ただ、ラグビーは15人でやるスポーツで、五郎丸はずっと“チームが”ということを帰ってきてからも言っていたんですけどね。逆にそこで、“俺が”と言ってしまうと、チームでやる上でどうなんだと。そこの難しさはありますね。自分で点数を稼ぐのに自分が道を切り開くという選手は世界中にもいない。誰かからパスをもらってトライをとるというのがラグビーという考えがあって、スターにしてはみんな謙虚だなという感じがあるんです。そういう意味では面白い選手の方が、例えばサントリーの畠山(健介)とか、完全にお笑い担当じゃないですか(笑) 。ああいう選手のほうが露出増えてくれたら良いなとはと思いますね。
-南アフリカに勝利したことで下の世代にも影響がありそうですね。
高校代表にも日本代表に憧れてもらえるので、それは良いことかなと。以前はどこが好きなのかを聞いたら『オールブラックス!』と言われて、憧れるところを間違えているだろうと(笑)ただ、今はみんな日本代表に憧れてくれているんですよ。僕の若い頃は日本代表なんていい、チームだけでいいという感じの時もあったので、そういう意味では流行りのレガシーというか、廣瀬俊朗とかリーチ・マイケルが築き上げた4年間というのは大きいかなと思います。
-育成面でいうと、中学年代になるとラグビー部があまりないというのがネックになっているような気もします。
中学は本当にないんですよ。

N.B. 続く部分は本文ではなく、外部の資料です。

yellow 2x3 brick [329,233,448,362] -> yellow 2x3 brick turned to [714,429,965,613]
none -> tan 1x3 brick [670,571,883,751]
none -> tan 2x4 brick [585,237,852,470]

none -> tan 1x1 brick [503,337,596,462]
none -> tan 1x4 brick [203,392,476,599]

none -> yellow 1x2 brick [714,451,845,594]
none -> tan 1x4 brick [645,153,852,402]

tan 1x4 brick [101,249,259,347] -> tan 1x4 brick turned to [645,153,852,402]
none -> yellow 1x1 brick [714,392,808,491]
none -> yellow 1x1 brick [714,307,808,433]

小学校のスクールの延長上で中学校もやっているところはあるんですけど、相手チームがいない。中学校にラグビー部があっても、同様に相手がいない。協会が出している各年代別の人数を見ると、意外と登録数はあるんですけどね。練習試合で終わっているところが多いみたいです。プレーヤーも、他のスポーツもするしラグビーもするというような状況になっているので。ラグビーで中学日本一を目指す!という仕組みを作らないといけないなとも思いますね。

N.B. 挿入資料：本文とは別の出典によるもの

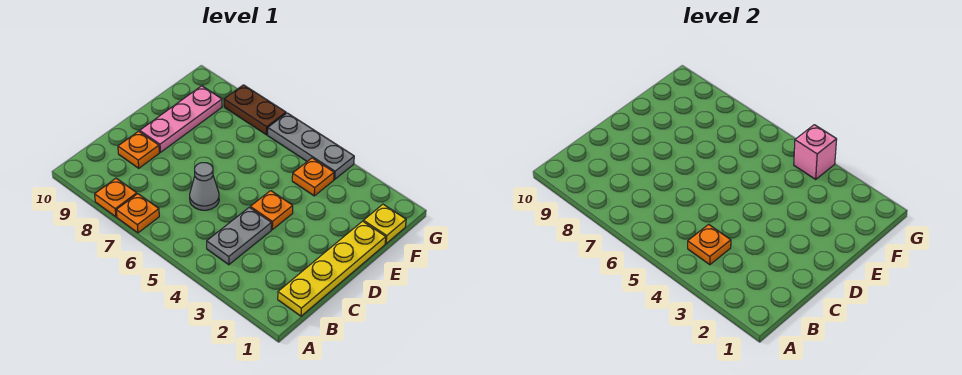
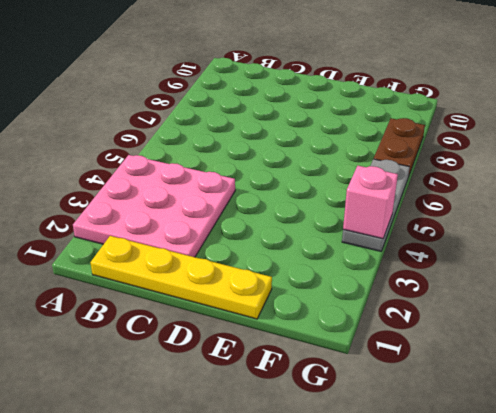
pink 3x3 plate [73,155,235,257] -> grey 1x2 plate [207,207,272,265]
none -> orange 1x1 plate [116,194,159,233]
none -> orange 1x1 plate [95,178,137,217]
none -> grey 1x1 cone [190,163,219,210]

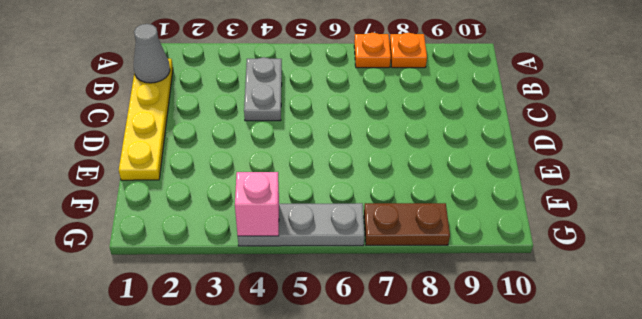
grey 1x1 cone [134,24,170,83] -> grey 1x1 cone moved to [190,163,219,210]
none -> orange 1x1 plate [118,131,159,168]
none -> orange 1x1 plate [250,191,293,230]
none -> pink 1x3 plate [140,86,222,152]

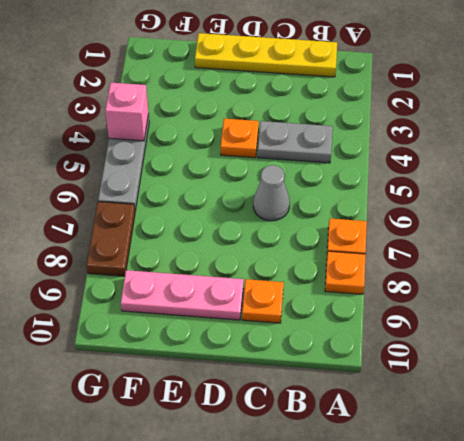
none -> yellow 1x1 plate [363,204,406,244]
none -> orange 1x1 plate [292,158,334,196]
none -> orange 1x1 plate [688,224,731,265]

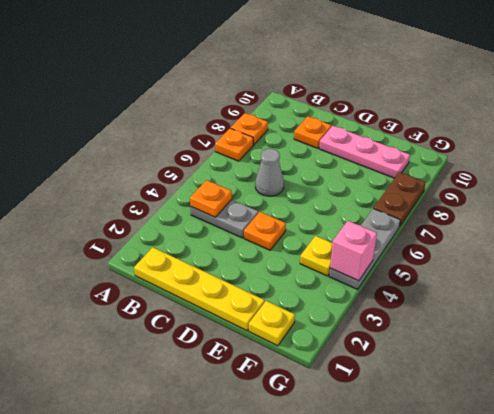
yellow 1x1 plate [300,236,332,276] -> orange 1x1 plate [292,158,334,196]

スクールには日本一を決めるサントリーカップというのがあるんですけど、中体連は何もなく、高校は花園(全国高校ラグビー大会)という状態なので、なかなか難しいですね。スクールでいくのか部でいくのか。中学の部活にラグビーを教えられる先生がいても転勤してしまえば部はなくなりますからね。

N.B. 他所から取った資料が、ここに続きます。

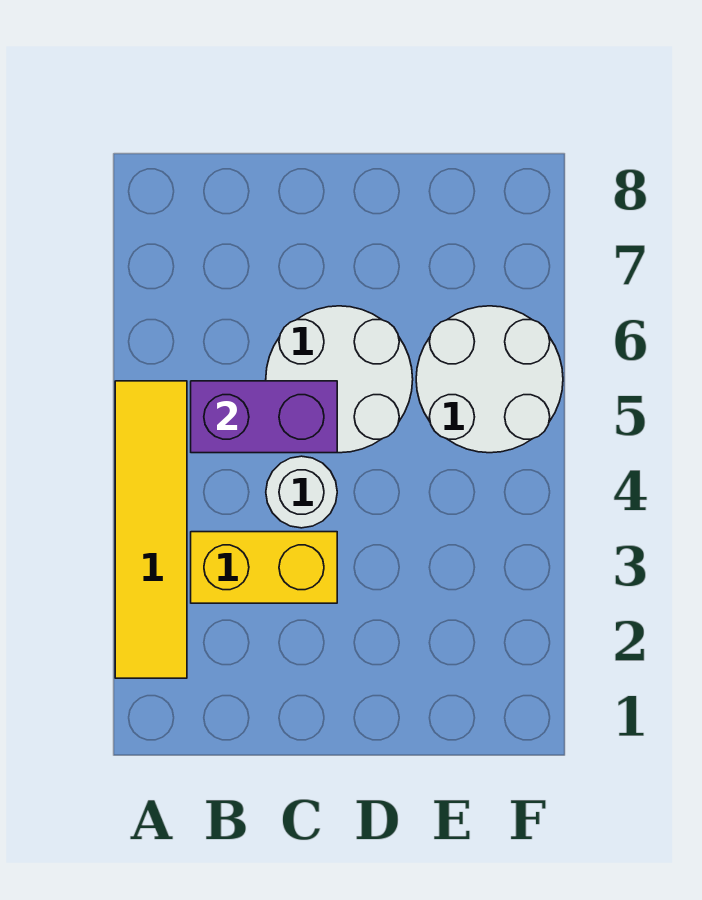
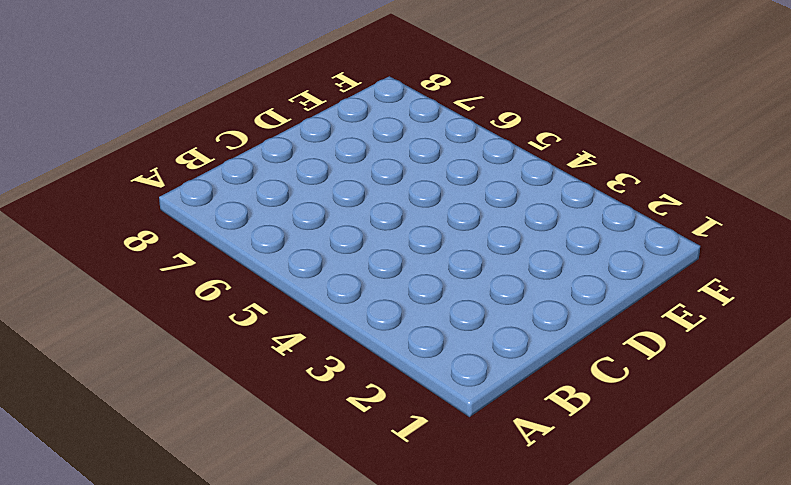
none -> yellow 1x4 tile [115,381,187,678]
none -> yellow 1x2 brick [191,532,337,603]

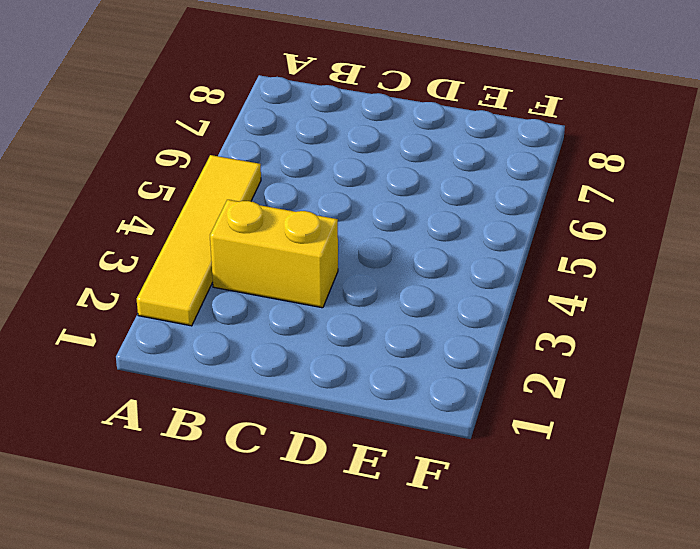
none -> white 1x1 round brick [266,456,337,528]
none -> white 2x2 round brick [266,306,413,453]

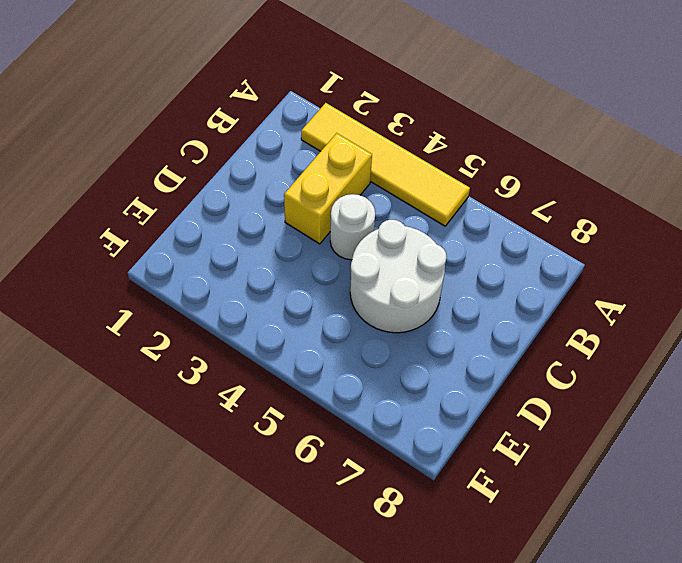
none -> white 2x2 round brick [416,306,563,453]
none -> purple 1x2 brick [191,381,337,453]

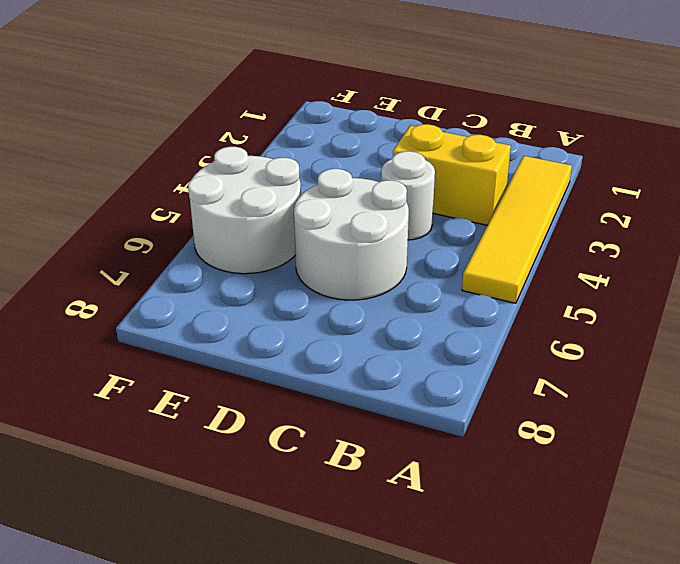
none -> purple 1x2 brick [191,381,337,453]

-小学年代からラグビーを知ってもらうための普及は何が重要だと考えていますか?
タグラグビー(※)の存在は大きいと思います。ちょっとずつ広まっているし、危険性も少ないし室内でもできる。それに、まず小学生は楽しめないと続かないので。経験の少ない指導者がそういう楽しさや学びを提供できるかできないかというのも大きいです。小学生って試合は楽しいですけど単純な練習は楽しくないじゃないですか。単純な練習を試合の中に詰め込んだ練習メニューを提供し、本番に繋げていくことがベストと言われている中で、日本のタグラグビーやスクールの指導者は、そこにどこまでフォーカスできているのかという部分は日々考えています。
※タグラグビー
身体接触や地面に倒れるプレーがない新しいスタイルのラグビー。相手選手を止めるためには、タックルの代わりに、相手選手の腰に付けたタグを取らななければいけない。
-指導者が増えることも重要ですね。
その必要性がすごく大きいですね。例えば自分の息子がラグビースクールに行ったけど結局、マリノス(J1リーグ所属の横浜F・マリノス)のスクールに入ったと。サッカーを選んじゃったと。なぜかというと、練習が楽しくない。場所の提供もあまりなく、時間も少ない。土日しかなくて、平日はやらないという。ラグビーが人気出て、求める人が増えて、ラグビースクールは人数も増えていますけど、それをしっかりと提供できていないんです。指導者のレベルも高まっていない。スタートコーチの免許は1日で取れてしまうんですよ。そんな簡単に免許が取れてしまうので、みんなコーチになれる。そういうことをしていて、ベストなものを提供できているかというと、なかなか難しいと思います。とはいえ、お金の面もありますし、プロとしてボランティアでできる仕事じゃなくなってもきます。
-そういった状況下の中、日本で開催されるW杯までの間にやっていきたいことはありますか?
僕が日本代表に対してすることというのは何もないし、協会やサンウルブズがやること。ただ、一緒にやっている選手たちに教えながらプレーをするし、サンウルブズに入っている人もいるのでアドバイスすることはする。キヤノンというチームからたくさんの選手がサンウルブズに入ることも重要だし、僕も代表の選手やコーチを知っているので、しっかりそこに送り出しやすいような環境の中のコネクションの一人となればいいかなという思いは持っていますね。